OUR EARLIEST BEGININGS


In the introduction to the 1916 Ryerson Genealogy, Albert Winslow Ryerson suggested that the earliest origin of the family was in Norway and that those sturdy Norsemen in their conquests to the south left representatives who eventually settled in Holland. When one discovers the large numbers of Reijers and Reijersen descendants still living in Norway in 1994. it is easy to agree with him. Many of these contemporary cousin even carry familiar given names of Reijer, Martin and Joris.

The earliest record of a Dutchman in Holland to carry the name appears to be Wilhelmus Reijerszen who was the Burgomaster, or Mayor of the small village of Amsterdam in 1390. Claes Symon Reijersz held the same office in 1418. The name appears several more times in lists of city officials up through the year 1600. Jacobus Reijers was a member of the prestigious and highly successful Dutch West India Company in the 1660's. From other collections of Dutch history we find that Jan Reijerszen was the organist at the church at Leiden in 1565 and Cornelis Reijersz was a captain with the Dutch West India Co. and sailed such ships as the Guilded Otter and the Roseboom carrying many of the early settlers to New Amsterdam.

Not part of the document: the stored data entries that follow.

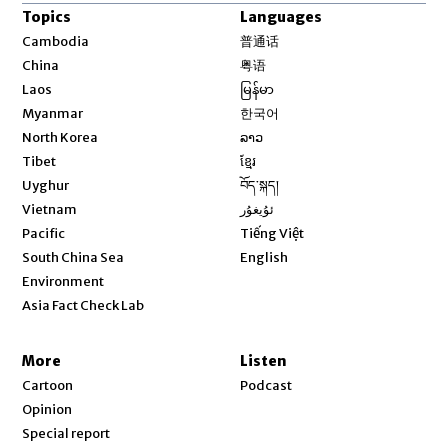
Topics
Languages
Opens in new window
Cambodia
普通话
Opens in new window
China
粤语
Opens in new window
Laos
မြန်မာ
Opens in new window
Myanmar
한국어
Opens in new window
North Korea
ລາວ
Opens in new window
Tibet
ខ្មែរ
Opens in new window
Uyghur
བོད་སྐད།
Opens in new window
Vietnam
ئۇيغۇر
Opens in new window
Pacific
Tiếng Việt
Opens in new window
South China Sea
English
Environment
Asia Fact Check Lab
More
Listen
Cartoon
Podcast
Opinion
Special report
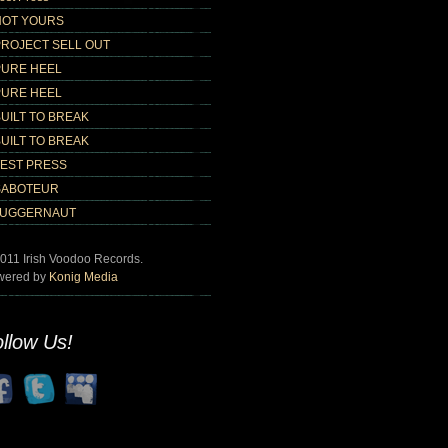
NOT YOURS
PROJECT SELL OUT
PURE HEEL
PURE HEEL
UILT TO BREAK
UILT TO BREAK
TEST PRESS
SABOTEUR
JUGGERNAUT
011 Irish Voodoo Records.
wered by
Konig Media
llow Us!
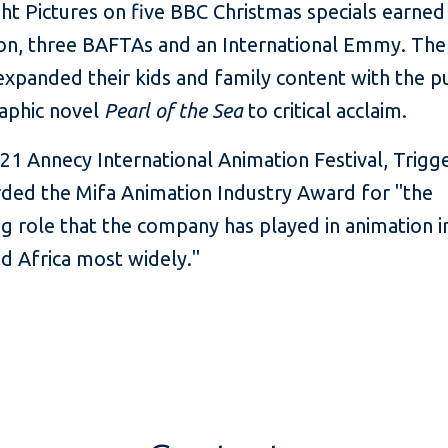
ht Pictures on five BBC Christmas specials earned
on, three BAFTAs and an International Emmy. The
expanded their kids and family content with the p
raphic novel
Pearl of the Sea
to critical acclaim.
21 Annecy International Animation Festival, Trigg
ded the Mifa Animation Industry Award for "the
g role that the company has played in animation i
nd Africa most widely."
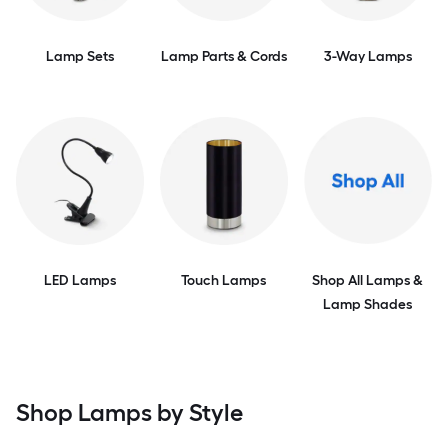
Lamp Sets
Lamp Parts & Cords
3-Way Lamps
LED Lamps
Touch Lamps
Shop All Lamps &
Lamp Shades
Shop Lamps by Style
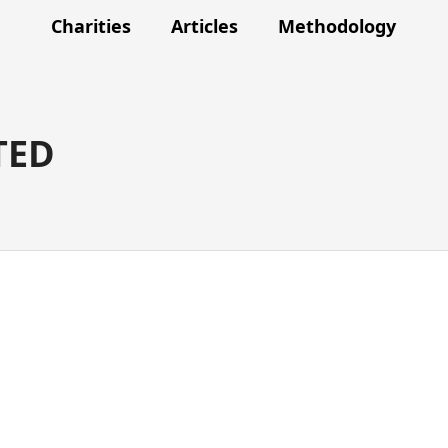
Charities
Articles
Methodology
TED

There was also Aert Reijersse, the smith, who stabbed his neighbor Hendricks to death in 1618. A business deal gone bad? A Jealous husband? History does not say.

Two things become clear REIJER was a common name and - considering the Dutch use of patronymics - not everyone who had the name was necceearily related. This became abundantly clear as we researched Gerret Ryerse, a lawyer who lived in Albany,NY in the late 1600's. He led an eventful life and we felt sure he was a "cousin" - but instead, we discovered that he was the son of Ryer Elbertson... of no relation to us at all. We are still unsure of any famitial connection to Jan Reijersz who came from near Utrecht, Holland to Beverwyck (Albany,NY) in 1637 and took over the lease of an island in the Hudson River near Bethelhem which came to be known as Jan Ryersons Island...or to Pieter Ryerson, a skipper of a Dutch yacht carrying goods and sailing between Beverwyck and New Amsterdam during the years 1650-70. Walburg Ryerse and Jacob Reyerson are two other men who made an appearance in New Amsterdam and then disappeared, Their ancestry, unknown.